• _Exercise brief_
Pictures stay out of your copy, but everything else in the records below must be repeated exactly.

++++

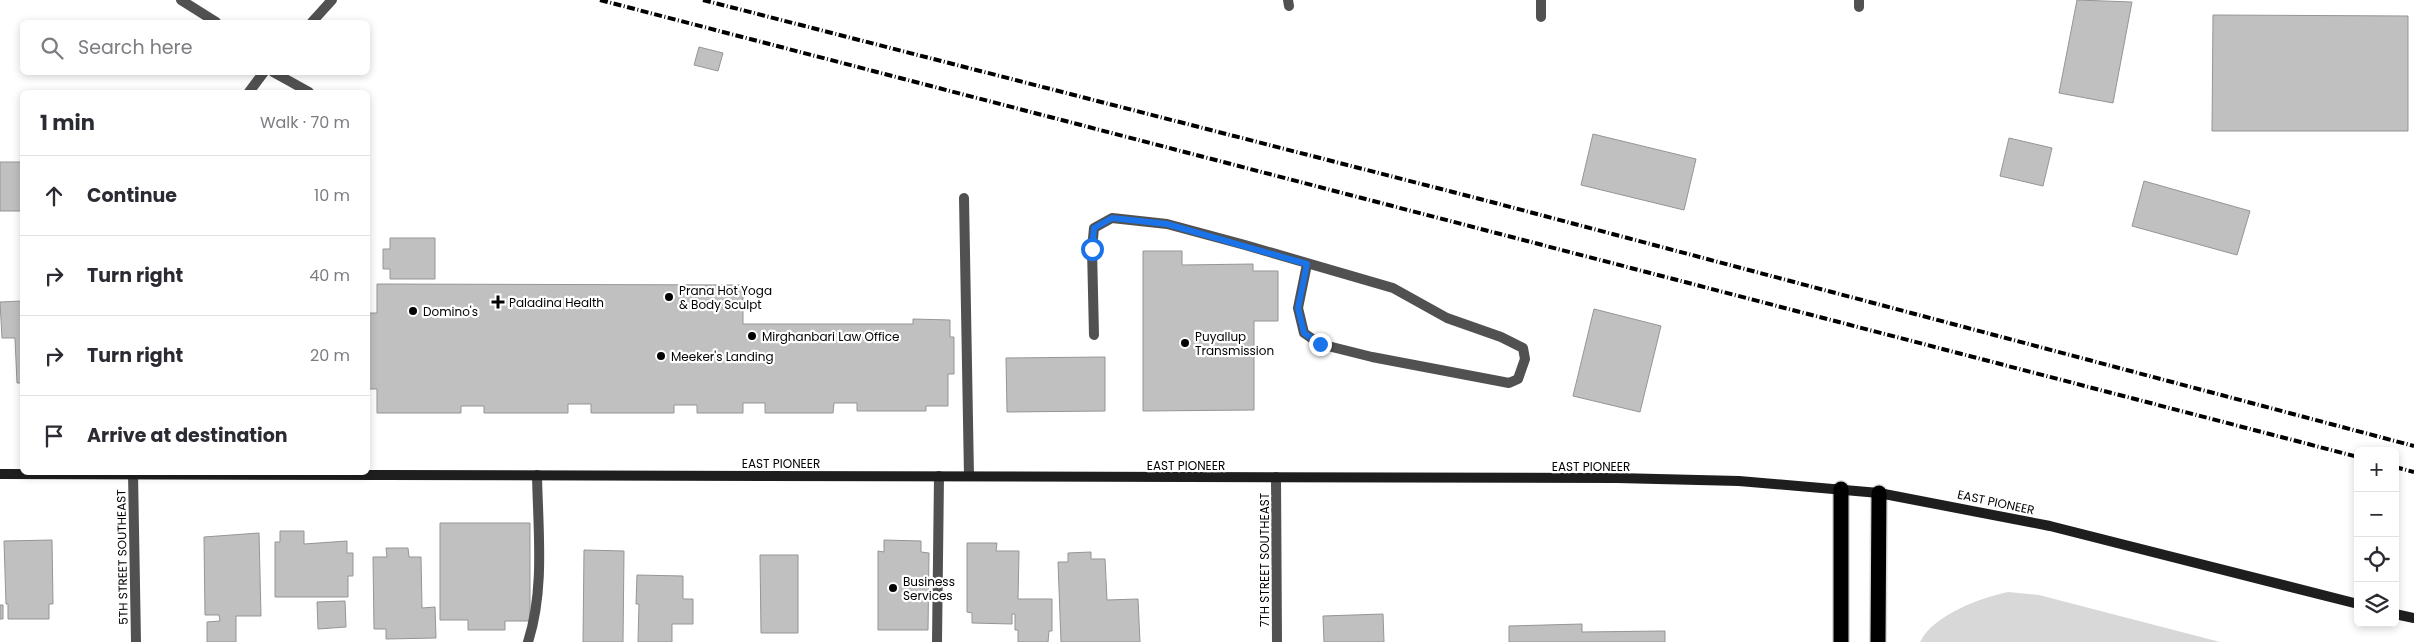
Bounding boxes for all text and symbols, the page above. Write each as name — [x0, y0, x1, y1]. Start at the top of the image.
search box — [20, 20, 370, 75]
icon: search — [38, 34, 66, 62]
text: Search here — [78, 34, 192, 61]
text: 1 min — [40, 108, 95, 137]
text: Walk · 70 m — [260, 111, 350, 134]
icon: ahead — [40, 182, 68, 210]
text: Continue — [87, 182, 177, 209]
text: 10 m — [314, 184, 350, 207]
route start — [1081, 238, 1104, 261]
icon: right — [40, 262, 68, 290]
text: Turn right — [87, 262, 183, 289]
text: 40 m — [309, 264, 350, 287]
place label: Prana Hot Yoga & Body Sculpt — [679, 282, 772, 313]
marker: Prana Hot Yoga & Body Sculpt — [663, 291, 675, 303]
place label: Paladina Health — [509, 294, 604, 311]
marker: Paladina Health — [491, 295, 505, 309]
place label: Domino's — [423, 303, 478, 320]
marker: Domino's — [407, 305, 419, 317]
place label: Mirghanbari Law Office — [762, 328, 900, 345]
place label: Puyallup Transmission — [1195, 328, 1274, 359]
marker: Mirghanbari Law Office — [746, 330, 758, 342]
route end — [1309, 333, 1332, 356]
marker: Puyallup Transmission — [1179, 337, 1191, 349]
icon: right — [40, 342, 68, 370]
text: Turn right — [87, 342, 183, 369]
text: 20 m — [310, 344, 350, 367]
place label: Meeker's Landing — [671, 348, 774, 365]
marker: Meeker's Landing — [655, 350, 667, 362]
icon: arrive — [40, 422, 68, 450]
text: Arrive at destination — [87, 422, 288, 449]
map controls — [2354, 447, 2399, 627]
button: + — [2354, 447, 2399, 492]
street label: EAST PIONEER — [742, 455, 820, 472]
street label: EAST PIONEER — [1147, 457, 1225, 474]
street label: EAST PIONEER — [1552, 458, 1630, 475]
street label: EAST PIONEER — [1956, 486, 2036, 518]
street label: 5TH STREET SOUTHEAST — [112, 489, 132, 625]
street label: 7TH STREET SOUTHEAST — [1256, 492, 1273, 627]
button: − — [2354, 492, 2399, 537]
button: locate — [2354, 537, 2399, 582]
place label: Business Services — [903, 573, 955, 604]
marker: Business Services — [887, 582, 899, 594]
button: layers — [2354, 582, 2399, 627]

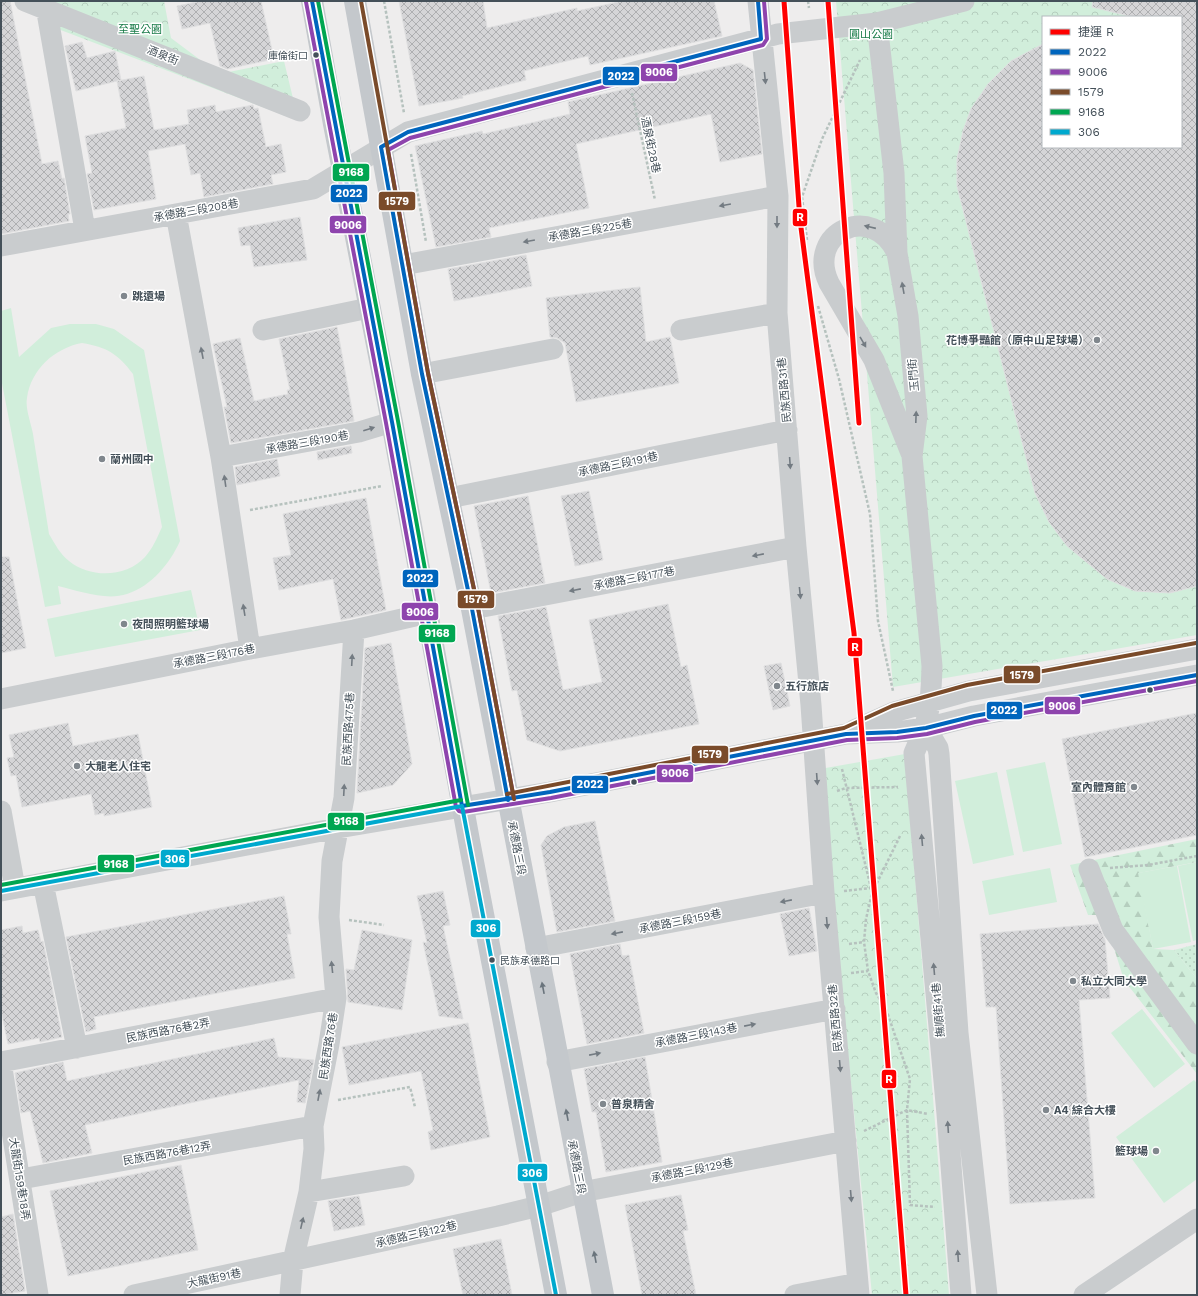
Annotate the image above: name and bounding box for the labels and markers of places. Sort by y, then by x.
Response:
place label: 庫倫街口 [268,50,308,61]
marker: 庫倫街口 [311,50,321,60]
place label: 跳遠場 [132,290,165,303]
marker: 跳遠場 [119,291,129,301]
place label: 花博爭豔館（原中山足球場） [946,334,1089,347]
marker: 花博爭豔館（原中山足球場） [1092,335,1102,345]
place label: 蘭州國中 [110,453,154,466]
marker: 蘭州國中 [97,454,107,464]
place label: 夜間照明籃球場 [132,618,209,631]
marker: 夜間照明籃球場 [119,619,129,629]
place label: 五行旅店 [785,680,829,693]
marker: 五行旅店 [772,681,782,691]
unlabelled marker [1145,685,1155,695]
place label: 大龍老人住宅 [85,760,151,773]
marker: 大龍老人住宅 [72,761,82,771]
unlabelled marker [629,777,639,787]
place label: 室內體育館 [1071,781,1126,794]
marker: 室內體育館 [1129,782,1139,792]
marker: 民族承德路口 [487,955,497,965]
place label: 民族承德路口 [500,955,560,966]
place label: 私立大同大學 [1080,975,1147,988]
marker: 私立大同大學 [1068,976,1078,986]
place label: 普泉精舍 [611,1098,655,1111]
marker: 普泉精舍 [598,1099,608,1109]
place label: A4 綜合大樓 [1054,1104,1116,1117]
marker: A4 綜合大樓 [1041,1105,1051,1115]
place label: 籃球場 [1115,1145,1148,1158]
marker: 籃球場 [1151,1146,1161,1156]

++++

• _Your solution_
Bounding boxes for all text and symbols, the page above. Write each as name — [x0, y0, x1, y1]. Start at the top of the image.
search box — [20, 20, 370, 75]
icon: search — [38, 34, 66, 62]
text: Search here — [78, 34, 192, 61]
text: 1 min — [40, 108, 95, 137]
text: Walk · 70 m — [260, 111, 350, 134]
icon: ahead — [40, 182, 68, 210]
text: Continue — [87, 182, 177, 209]
text: 10 m — [314, 184, 350, 207]
route start — [1081, 238, 1104, 261]
icon: right — [40, 262, 68, 290]
text: Turn right — [87, 262, 183, 289]
text: 40 m — [309, 264, 350, 287]
place label: Prana Hot Yoga & Body Sculpt — [679, 282, 772, 313]
marker: Prana Hot Yoga & Body Sculpt — [663, 291, 675, 303]
place label: Paladina Health — [509, 294, 604, 311]
marker: Paladina Health — [491, 295, 505, 309]
place label: Domino's — [423, 303, 478, 320]
marker: Domino's — [407, 305, 419, 317]
place label: Mirghanbari Law Office — [762, 328, 900, 345]
place label: Puyallup Transmission — [1195, 328, 1274, 359]
marker: Mirghanbari Law Office — [746, 330, 758, 342]
route end — [1309, 333, 1332, 356]
marker: Puyallup Transmission — [1179, 337, 1191, 349]
icon: right — [40, 342, 68, 370]
text: Turn right — [87, 342, 183, 369]
text: 20 m — [310, 344, 350, 367]
place label: Meeker's Landing — [671, 348, 774, 365]
marker: Meeker's Landing — [655, 350, 667, 362]
icon: arrive — [40, 422, 68, 450]
text: Arrive at destination — [87, 422, 288, 449]
map controls — [2354, 447, 2399, 627]
button: + — [2354, 447, 2399, 492]
street label: EAST PIONEER — [742, 455, 820, 472]
street label: EAST PIONEER — [1147, 457, 1225, 474]
street label: EAST PIONEER — [1552, 458, 1630, 475]
street label: EAST PIONEER — [1956, 486, 2036, 518]
street label: 5TH STREET SOUTHEAST — [112, 489, 132, 625]
street label: 7TH STREET SOUTHEAST — [1256, 492, 1273, 627]
button: − — [2354, 492, 2399, 537]
button: locate — [2354, 537, 2399, 582]
place label: Business Services — [903, 573, 955, 604]
marker: Business Services — [887, 582, 899, 594]
button: layers — [2354, 582, 2399, 627]

Annotate the image above: name and bounding box for the labels and markers of places. Sort by y, then by x.
Response:
place label: 庫倫街口 [268,50,308,61]
marker: 庫倫街口 [311,50,321,60]
place label: 跳遠場 [132,290,165,303]
marker: 跳遠場 [119,291,129,301]
place label: 花博爭豔館（原中山足球場） [946,334,1089,347]
marker: 花博爭豔館（原中山足球場） [1092,335,1102,345]
place label: 蘭州國中 [110,453,154,466]
marker: 蘭州國中 [97,454,107,464]
place label: 夜間照明籃球場 [132,618,209,631]
marker: 夜間照明籃球場 [119,619,129,629]
place label: 五行旅店 [785,680,829,693]
marker: 五行旅店 [772,681,782,691]
unlabelled marker [1145,685,1155,695]
place label: 大龍老人住宅 [85,760,151,773]
marker: 大龍老人住宅 [72,761,82,771]
unlabelled marker [629,777,639,787]
place label: 室內體育館 [1071,781,1126,794]
marker: 室內體育館 [1129,782,1139,792]
marker: 民族承德路口 [487,955,497,965]
place label: 民族承德路口 [500,955,560,966]
place label: 私立大同大學 [1080,975,1147,988]
marker: 私立大同大學 [1068,976,1078,986]
place label: 普泉精舍 [611,1098,655,1111]
marker: 普泉精舍 [598,1099,608,1109]
place label: A4 綜合大樓 [1054,1104,1116,1117]
marker: A4 綜合大樓 [1041,1105,1051,1115]
place label: 籃球場 [1115,1145,1148,1158]
marker: 籃球場 [1151,1146,1161,1156]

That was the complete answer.